Brokerage businesses have differing opinions regarding the Jyoti CNC Automation issue. Some suggest against long-term bidding for the issue, citing its strong business and market share, due to its low profitability, loss-making nature, and mounting debt.
JCL is dedicated to enhancing operations and has a talented leadership team with over 2,600 employees. Ventura Securities, which assigned the firm a “subscribe” rating, said that the company’s continual process engineering advances, such as plans for a cupola furnace and a specialized sand processing unit, are meant to increase productivity in their foundry operations.
Jyoti CNC Automation ultimately allotted 1,35,27,190 equity shares at a price of Rs 331 each before to going public, raising Rs 447.75 crore from anchor investors. The remaining 75% of the shares are designated for qualified institutional bidders (QIBs), with 15% going to non-institutional investors (NIIs). 10% of the net offer will be distributed to retail investors.

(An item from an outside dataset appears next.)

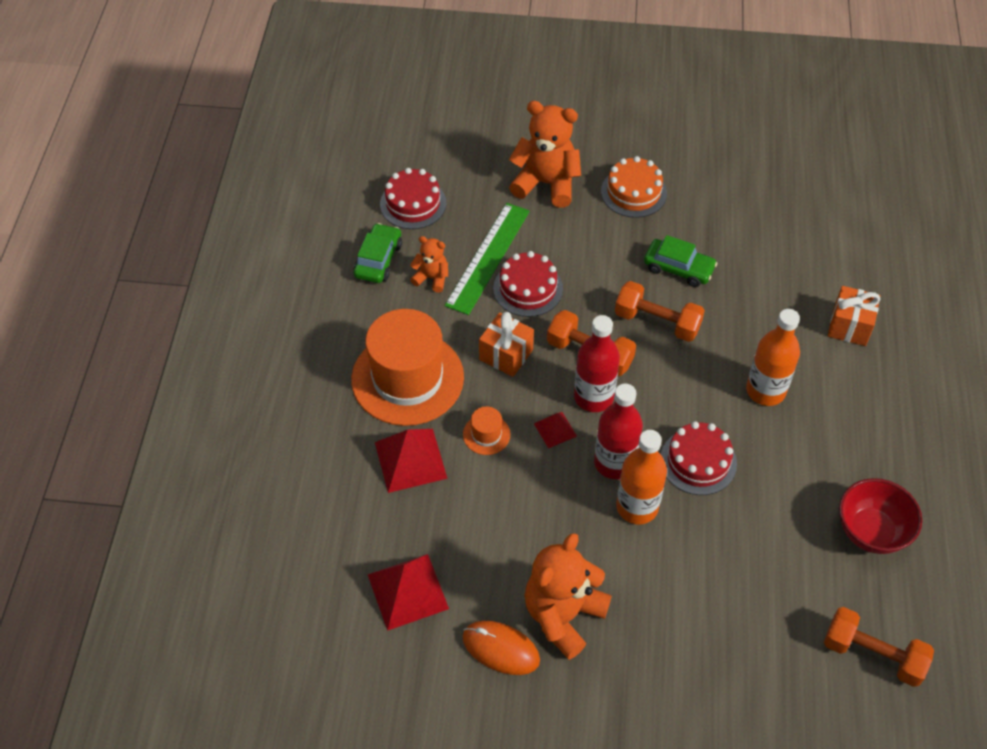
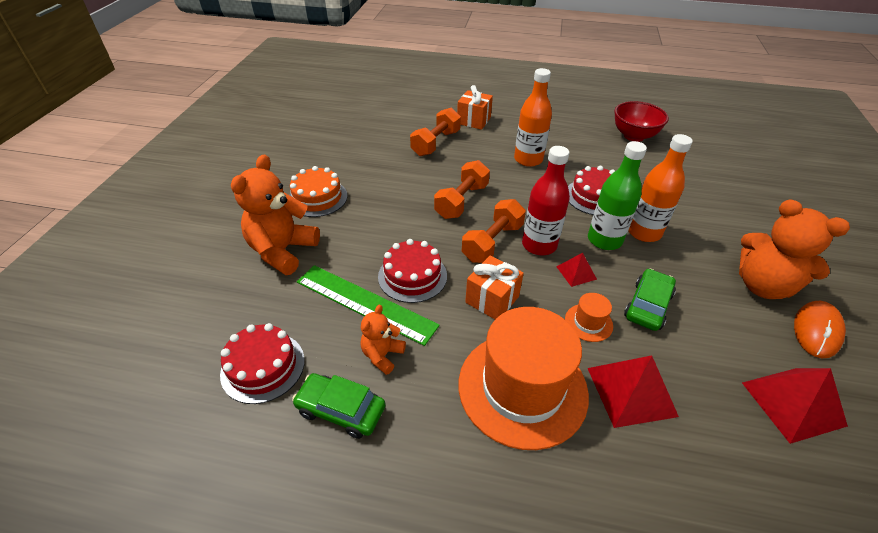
camera: 85 degrees left, 10 degrees down
red bottle [594,384,643,479] -> green bottle [588,141,647,250]
green car [644,235,717,287] -> green car moved to [624,268,676,331]
orange dumbbell [824,607,934,687] -> orange dumbbell moved to [410,108,461,156]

Hensex Securities has assigned a “subscribe for long-term” rating to the issue. The rating highlights Jyoti CNC’s focus on technology, ability to deliver creative solutions supported by specialized R&D facilities, well-diversified global customer base across end-user industries, and vertically integrated operations that facilitate customization and production efficiencies.
However, it identified the primary business risks as the company’s losses, its history of negative return on equity, its high debt equity ratio, low debt service coverage ratio, enormous debt servicing liabilities, and substantial debt.